What needs to be done: Give again, exactly as written, each line of the material below starting at the line that contains "#2 smartphone at [642, 620, 823, 726]" and ending at the line that contains "#4 packed cotton". Both ends count, and no other line does.

Information:
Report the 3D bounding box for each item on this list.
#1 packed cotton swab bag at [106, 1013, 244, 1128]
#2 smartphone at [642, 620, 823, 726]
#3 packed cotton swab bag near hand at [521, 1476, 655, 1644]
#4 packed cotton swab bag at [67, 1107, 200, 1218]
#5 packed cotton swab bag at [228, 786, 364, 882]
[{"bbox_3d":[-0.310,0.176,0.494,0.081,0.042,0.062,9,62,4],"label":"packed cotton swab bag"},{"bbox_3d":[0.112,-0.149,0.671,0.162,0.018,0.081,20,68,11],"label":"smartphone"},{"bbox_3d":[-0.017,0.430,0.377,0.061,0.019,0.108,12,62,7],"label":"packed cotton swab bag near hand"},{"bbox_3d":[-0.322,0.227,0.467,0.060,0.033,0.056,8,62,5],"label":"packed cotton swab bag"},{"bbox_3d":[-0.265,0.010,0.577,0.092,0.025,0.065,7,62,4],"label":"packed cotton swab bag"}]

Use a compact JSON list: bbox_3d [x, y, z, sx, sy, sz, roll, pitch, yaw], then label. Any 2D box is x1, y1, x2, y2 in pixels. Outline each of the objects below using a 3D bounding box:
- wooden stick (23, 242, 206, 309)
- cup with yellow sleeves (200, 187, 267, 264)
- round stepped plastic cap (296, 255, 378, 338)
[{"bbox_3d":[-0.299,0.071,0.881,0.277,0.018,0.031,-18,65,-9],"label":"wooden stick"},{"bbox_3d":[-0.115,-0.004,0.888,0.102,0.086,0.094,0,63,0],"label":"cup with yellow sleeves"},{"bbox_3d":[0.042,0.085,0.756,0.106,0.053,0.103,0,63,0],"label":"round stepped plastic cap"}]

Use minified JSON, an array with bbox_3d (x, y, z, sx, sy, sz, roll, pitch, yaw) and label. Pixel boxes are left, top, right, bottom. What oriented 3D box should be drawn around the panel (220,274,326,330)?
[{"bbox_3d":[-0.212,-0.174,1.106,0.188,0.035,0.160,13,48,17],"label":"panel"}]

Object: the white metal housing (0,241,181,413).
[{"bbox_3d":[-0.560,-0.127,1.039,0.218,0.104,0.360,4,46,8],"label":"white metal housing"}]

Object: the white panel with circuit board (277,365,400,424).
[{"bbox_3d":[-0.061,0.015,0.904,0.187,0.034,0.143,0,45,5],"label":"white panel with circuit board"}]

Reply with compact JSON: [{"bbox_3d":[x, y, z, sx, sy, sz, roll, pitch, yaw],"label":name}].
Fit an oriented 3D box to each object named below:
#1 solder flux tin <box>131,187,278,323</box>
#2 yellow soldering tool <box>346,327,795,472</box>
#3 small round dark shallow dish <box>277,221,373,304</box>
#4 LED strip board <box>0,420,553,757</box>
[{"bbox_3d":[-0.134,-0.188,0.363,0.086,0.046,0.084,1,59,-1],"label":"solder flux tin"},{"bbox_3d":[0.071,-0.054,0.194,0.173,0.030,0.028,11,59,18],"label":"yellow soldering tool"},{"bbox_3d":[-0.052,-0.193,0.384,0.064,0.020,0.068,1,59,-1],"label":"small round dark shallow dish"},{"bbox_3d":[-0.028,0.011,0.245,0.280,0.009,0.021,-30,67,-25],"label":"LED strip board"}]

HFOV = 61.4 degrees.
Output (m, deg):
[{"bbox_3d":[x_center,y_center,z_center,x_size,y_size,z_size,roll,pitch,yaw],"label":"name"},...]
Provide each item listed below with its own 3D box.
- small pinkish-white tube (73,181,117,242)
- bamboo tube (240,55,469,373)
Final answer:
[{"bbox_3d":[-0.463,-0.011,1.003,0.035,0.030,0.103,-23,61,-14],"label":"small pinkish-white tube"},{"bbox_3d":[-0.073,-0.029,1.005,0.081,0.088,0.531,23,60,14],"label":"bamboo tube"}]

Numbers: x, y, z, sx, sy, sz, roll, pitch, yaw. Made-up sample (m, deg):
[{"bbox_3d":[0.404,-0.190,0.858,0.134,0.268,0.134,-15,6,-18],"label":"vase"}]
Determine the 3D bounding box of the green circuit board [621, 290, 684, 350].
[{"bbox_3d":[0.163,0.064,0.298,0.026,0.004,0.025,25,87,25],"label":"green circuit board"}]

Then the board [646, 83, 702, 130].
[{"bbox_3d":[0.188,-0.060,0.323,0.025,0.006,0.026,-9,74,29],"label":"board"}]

Written answer:
#2 smartphone at [642, 620, 823, 726]
#3 packed cotton swab bag near hand at [521, 1476, 655, 1644]
#4 packed cotton swab bag at [67, 1107, 200, 1218]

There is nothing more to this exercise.